1. In last week, our homework requires you to display all the prime numbers less than or equal to N.
2. To test whether an integer J is prime in that homework, you may have a simple algorithm which check whether J can be evenly divided by another integer K which is less than J but greater than 1.
3. This algorithm is correct, but it is not very efficient. In this exercise we want to briefly demonstrate to you why efficiency is critical.
4. Let us first modify your program so that it need not display all the prime numbers it found (otherwise I/O would be the bottleneck of this program). Simply count how many prime numbers are less than or equal to the given input N.
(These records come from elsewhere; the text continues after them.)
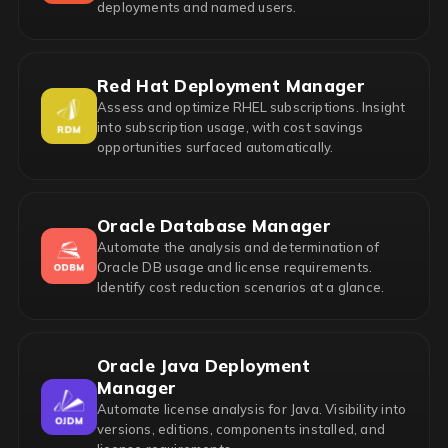
deployments and named users.
Red Hat Deployment Manager
Assess and optimize RHEL subscriptions. Insight
into subscription usage, with cost savings
opportunities surfaced automatically.
Oracle Database Manager
Automate the analysis and determination of
Oracle DB usage and license requirements.
Identify cost reduction scenarios at a glance.
Oracle Java Deployment
Manager
Automate license analysis for Java. Visibility into
versions, editions, components installed, and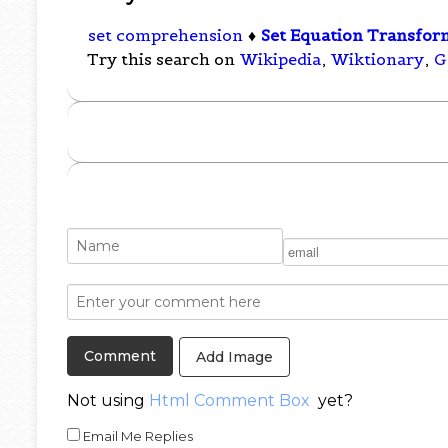
set comprehension
♦
Set Equation Transfor
Try this search on
Wikipedia
,
Wiktionary
,
G
Add Image
Not using
Html Comment Box
yet?
Email Me Replies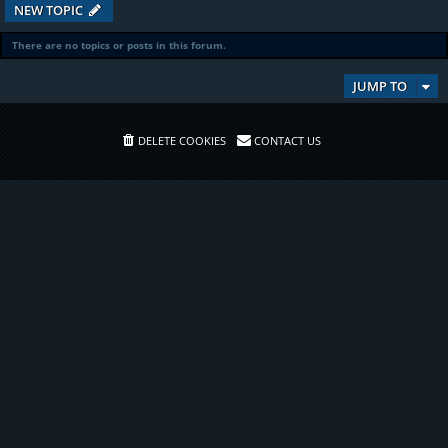
NEW TOPIC
There are no topics or posts in this forum.
JUMP TO
DELETE COOKIES
CONTACT US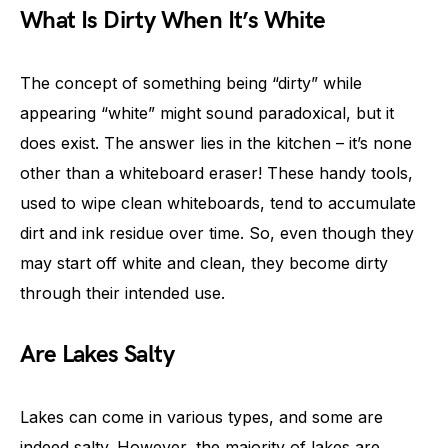
What Is Dirty When It’s White
The concept of something being “dirty” while
appearing “white” might sound paradoxical, but it
does exist. The answer lies in the kitchen – it’s none
other than a whiteboard eraser! These handy tools,
used to wipe clean whiteboards, tend to accumulate
dirt and ink residue over time. So, even though they
may start off white and clean, they become dirty
through their intended use.
Are Lakes Salty
Lakes can come in various types, and some are
indeed salty. However, the majority of lakes are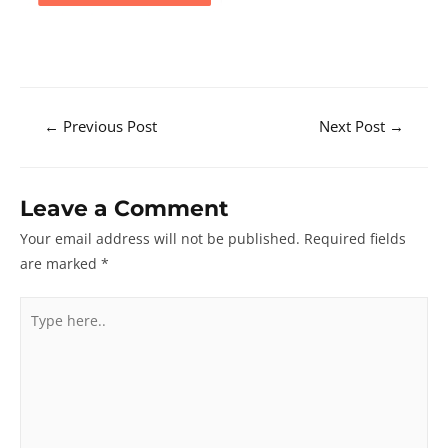
Post
←
Previous Post
Next Post
→
navigation
Leave a Comment
Your email address will not be published.
Required fields
are marked
*
Type
here..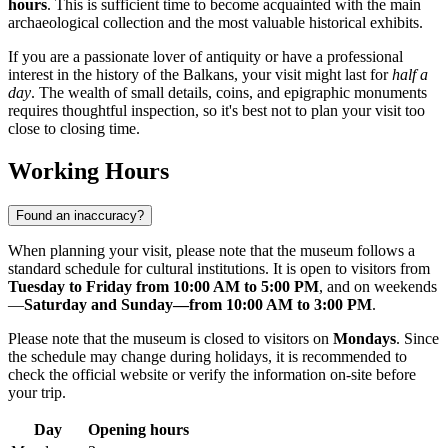
hours
. This is sufficient time to become acquainted with the main
archaeological collection and the most valuable historical exhibits.
If you are a passionate lover of antiquity or have a professional
interest in the history of the Balkans, your visit might last for
half a
day
. The wealth of small details, coins, and epigraphic monuments
requires thoughtful inspection, so it's best not to plan your visit too
close to closing time.
Working Hours
Found an inaccuracy?
When planning your visit, please note that the museum follows a
standard schedule for cultural institutions. It is open to visitors from
Tuesday to Friday from 10:00 AM to 5:00 PM
, and on weekends
—
Saturday and Sunday—from 10:00 AM to 3:00 PM
.
Please note that the museum is closed to visitors on
Mondays
. Since
the schedule may change during holidays, it is recommended to
check the official website or verify the information on-site before
your trip.
Day
Opening hours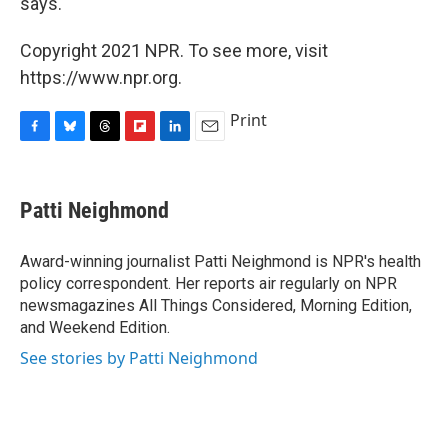
says.
Copyright 2021 NPR. To see more, visit
https://www.npr.org.
Print
F
B
T
F
L
E
a
l
h
l
i
m
c
u
r
i
n
a
e
e
e
p
k
i
Patti Neighmond
b
s
a
b
e
l
o
k
d
o
d
o
y
s
a
I
Award-winning journalist Patti Neighmond is NPR's health
k
r
n
policy correspondent. Her reports air regularly on NPR
d
newsmagazines All Things Considered, Morning Edition,
and Weekend Edition.
See stories by Patti Neighmond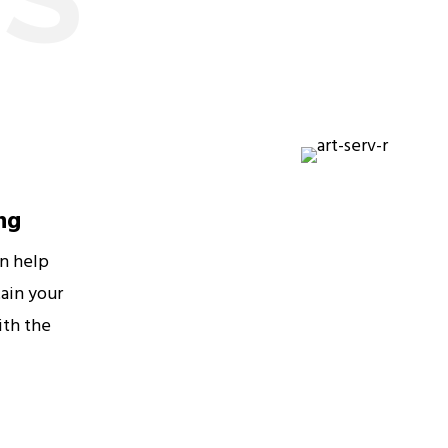
ng
an help
ain your
ith the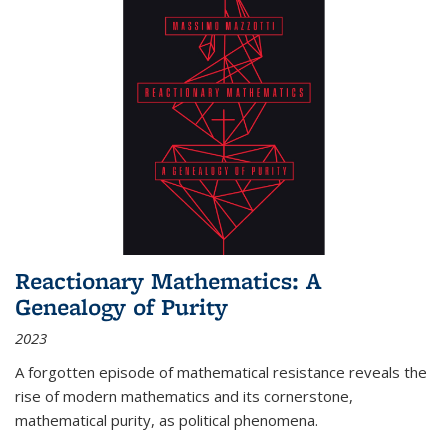
Reactionary Mathematics: A
Genealogy of Purity
2023
A forgotten episode of mathematical resistance reveals the
rise of modern mathematics and its cornerstone,
mathematical purity, as political phenomena.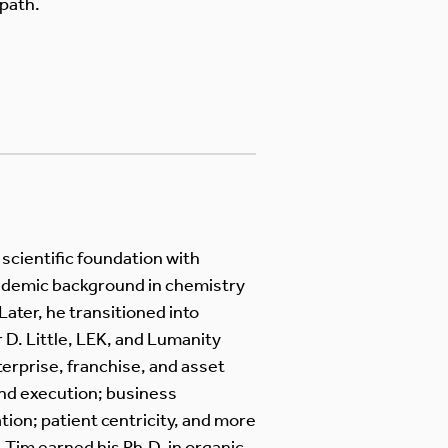
path.
cientific foundation with
cademic background in chemistry
Later, he transitioned into
 D. Little, LEK, and Lumanity
terprise, franchise, and asset
nd execution; business
ion; patient centricity, and more
Tim earned his Ph.D. in organic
   • For example, when N = 100, the output is "There are 25 prime numbers."
   • When N = 1000, the output is "There are 168 prime numbers."
5. For a large number N = 100000, the original program takes 24.7s to find the answer "There are 9592 prime numbers."
6. Your mathematics teacher may have taught you, to check whether J is a prime number or not, it is actually unnecessary to try all the integers less than J. You only need to check the integers less than or equal to sqrt(J).
7. I modifed the loop, and this reduces the running time to 0.155s!
8. You can further improve this algorithm. For example, among the integers less than or equal to sqrt(J), you need not consider even numbers except 2. If J can be evenly divided by an even number, it must be evenly divided by 2, so checking with 2 is sufficient!
9. With this improvement, I can find the answer for N = 100,000 with only 0.048s, and the answer for N = 1,000,000 in only 1.157s!
10. This shows you the power of an efficient algorithm. You will learn more skills in the courses of "Data Structures" and "Algorithms".